This is cool. Any pointers on how you built this?

  • freakynit 9 days ago

    Hey, thanks...

    Almost all the major work is done by sqlite (packaged as wasm binary), with second most by Papaparse library. I just joined these two and put up a decent web ui on top. The only manual thing done by me is schema parsing, which is based on first 1000 rows, and downloading functionality.

    • nbbaier 8 days ago

      How are you doing the schema parsing?

      • freakynit 8 days ago

        (1.) Since this is a javascript environment, the types are pretty minimal and just one of each top level type (unlike languages like java or C, which, for example, clould have int, float, double, etc. for just one `number` top-level type). These, here, in javascript, are: number, string, boolean, object, null/undefined.

        (2.) Then I use `typeof` operator for each field to determine appropriate javascript type.

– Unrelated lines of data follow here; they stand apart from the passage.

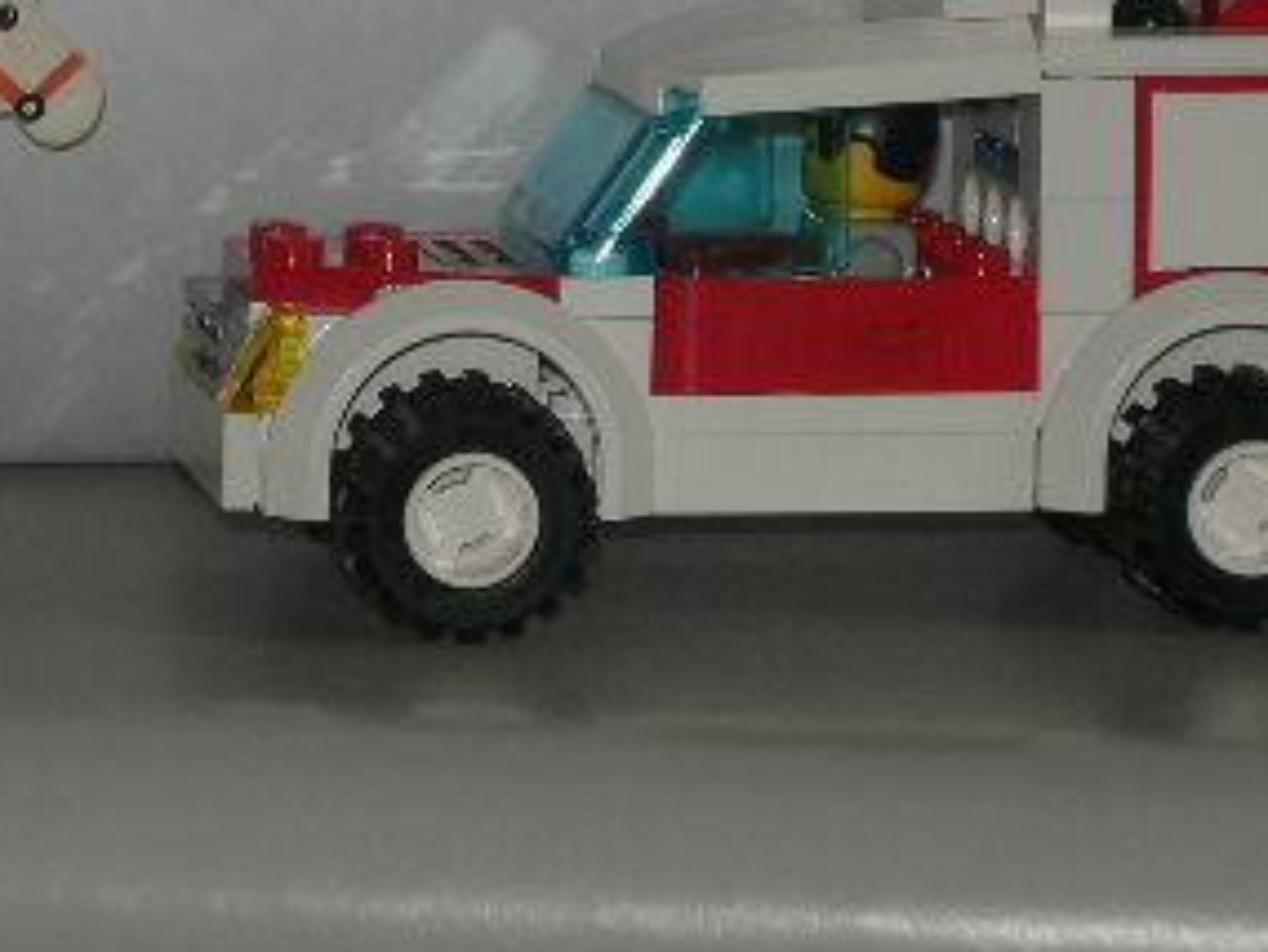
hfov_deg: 7.8
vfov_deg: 5.8
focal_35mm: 254
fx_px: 9308
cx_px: 222
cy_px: -22
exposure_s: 1/60.1
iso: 64
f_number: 4.9
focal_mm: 23.4
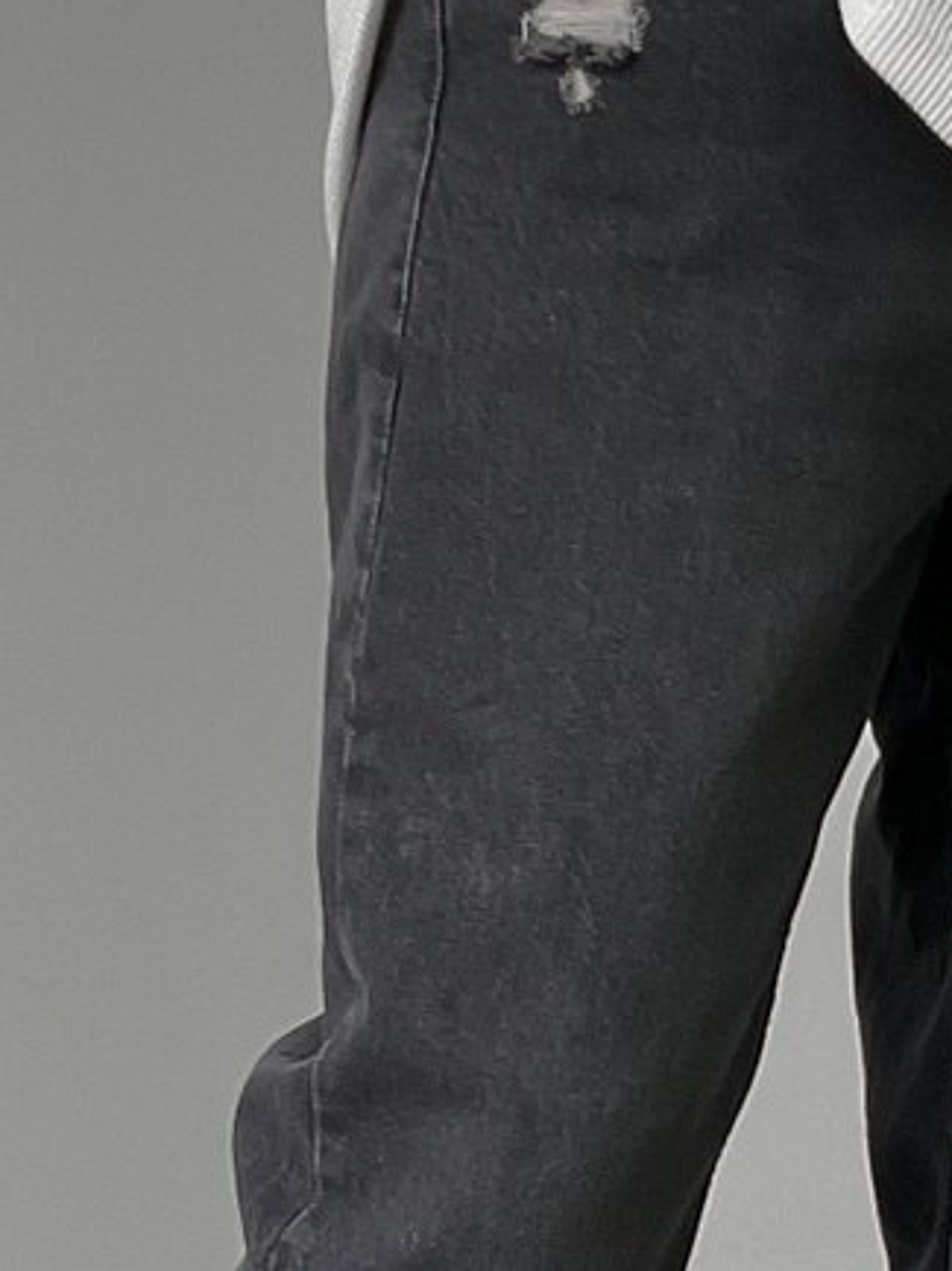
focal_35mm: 107
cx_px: 726
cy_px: 1016
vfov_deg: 18.2
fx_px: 3927
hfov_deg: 13.8
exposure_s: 1/115
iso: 64
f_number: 1.8
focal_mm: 3
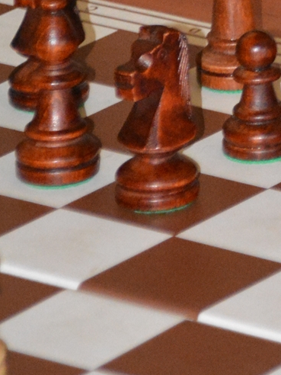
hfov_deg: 3.0
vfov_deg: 4.0
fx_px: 5325
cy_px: -477
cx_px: 573
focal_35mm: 492
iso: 3200
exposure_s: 1/60
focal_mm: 70
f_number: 5.3
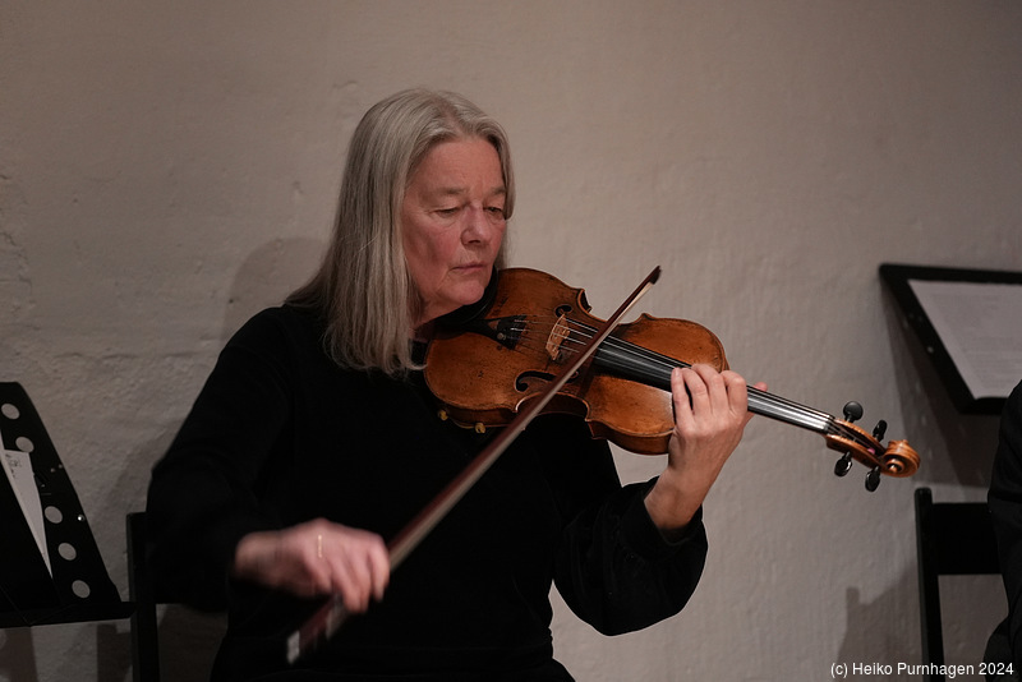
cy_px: 341
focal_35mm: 80
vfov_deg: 17.1
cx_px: 511
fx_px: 2272
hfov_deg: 25.4
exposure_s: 1/50
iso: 6400
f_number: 2.8
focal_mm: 80
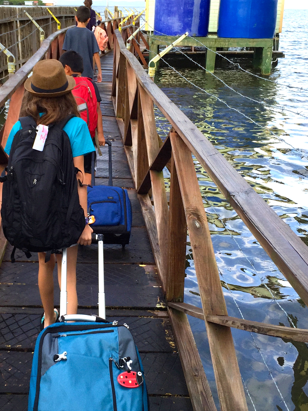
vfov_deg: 41.2
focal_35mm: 46
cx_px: 118
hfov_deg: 31.4
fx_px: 546
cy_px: 204
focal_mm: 4.15
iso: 32
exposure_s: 1/488
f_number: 2.2
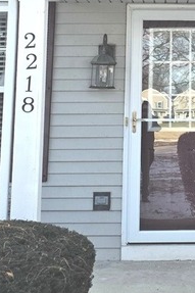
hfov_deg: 15.0
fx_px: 732
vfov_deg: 21.5
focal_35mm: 90
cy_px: -29
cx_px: 186
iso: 80
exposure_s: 1/5447
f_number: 1.7
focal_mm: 6.25
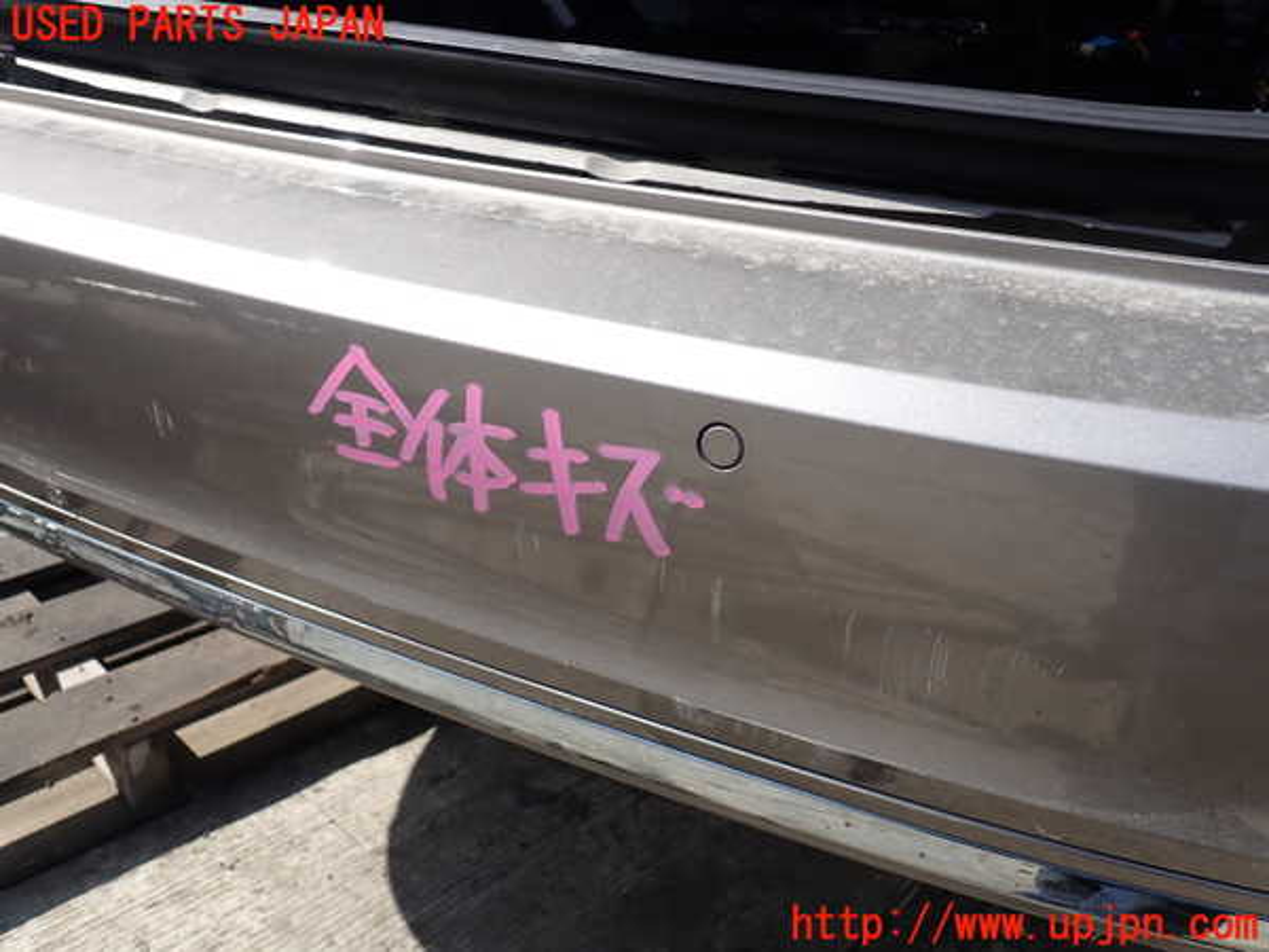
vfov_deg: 46.8
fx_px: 1100
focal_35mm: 30
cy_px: 476
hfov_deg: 60.0
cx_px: 634
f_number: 3.2
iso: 100
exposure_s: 1/800
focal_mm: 5.4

        (3.) Then, I map these javascript types to sqlite types using this mapping:::

        const typeMapping = { 'number': 'REAL', 'string': 'TEXT', 'boolean': 'INTEGER', 'object': 'TEXT', 'undefined': 'TEXT' };

        (4.) Then, I generate create table sql's fields declaration part. This also handles an edge case where if first 1000 rows (used for schema generation) of a particular field are all null/undefined, I default to using sqlite's TEXT type using this:::

        const columns = fields.map(field => `'${field}' ${typeMapping[columnTypes[field]] || 'TEXT'}`);

        (5.) Finally, I create sqlite table:::

        const createTableSQL = `CREATE TABLE data (${columns.join(', ')});`;

        db = new SQL.Database();

        db.run(createTableSQL);

        Thanks..